• **Assigned task**: Your answer must be the records below, repeated exactly, with every picture left out.
· · · · ·
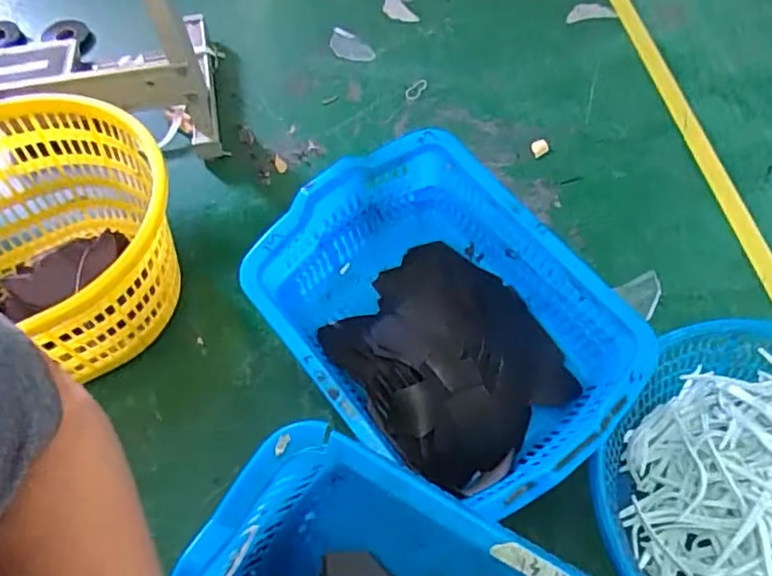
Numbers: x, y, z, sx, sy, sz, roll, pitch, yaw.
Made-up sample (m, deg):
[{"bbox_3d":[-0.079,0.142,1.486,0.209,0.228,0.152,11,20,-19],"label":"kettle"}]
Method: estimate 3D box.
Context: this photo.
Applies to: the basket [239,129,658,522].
[{"bbox_3d":[0.084,0.062,0.939,0.400,0.206,0.528,-35,65,-16],"label":"basket"}]

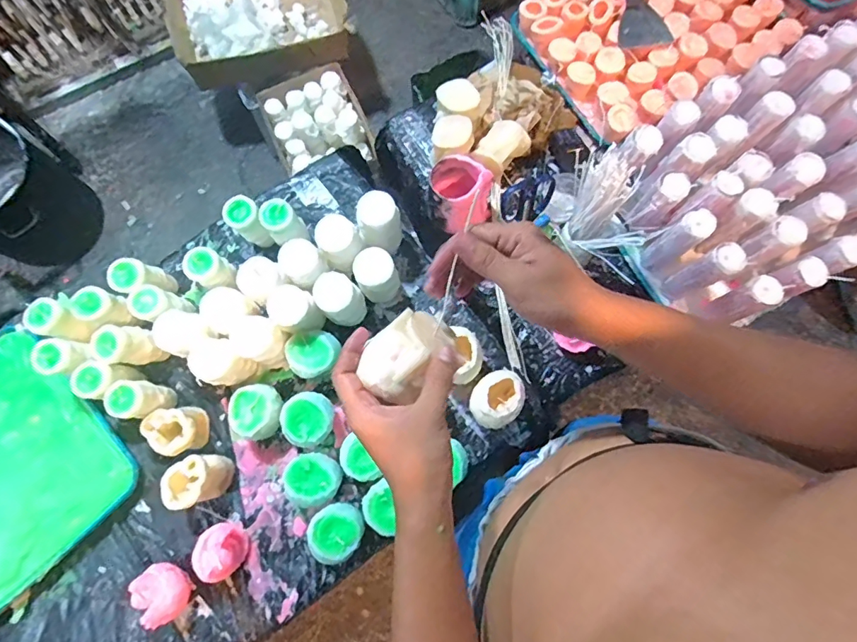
· · · · ·
• **Response for this exercise**:
Numbers: x, y, z, sx, sy, sz, roll, pitch, yaw.
Made-up sample (m, deg):
[{"bbox_3d":[-0.079,0.142,1.486,0.209,0.228,0.152,11,20,-19],"label":"kettle"}]
Method: estimate 3D box.
Context: this photo.
Applies to: the basket [239,129,658,522].
[{"bbox_3d":[0.084,0.062,0.939,0.400,0.206,0.528,-35,65,-16],"label":"basket"}]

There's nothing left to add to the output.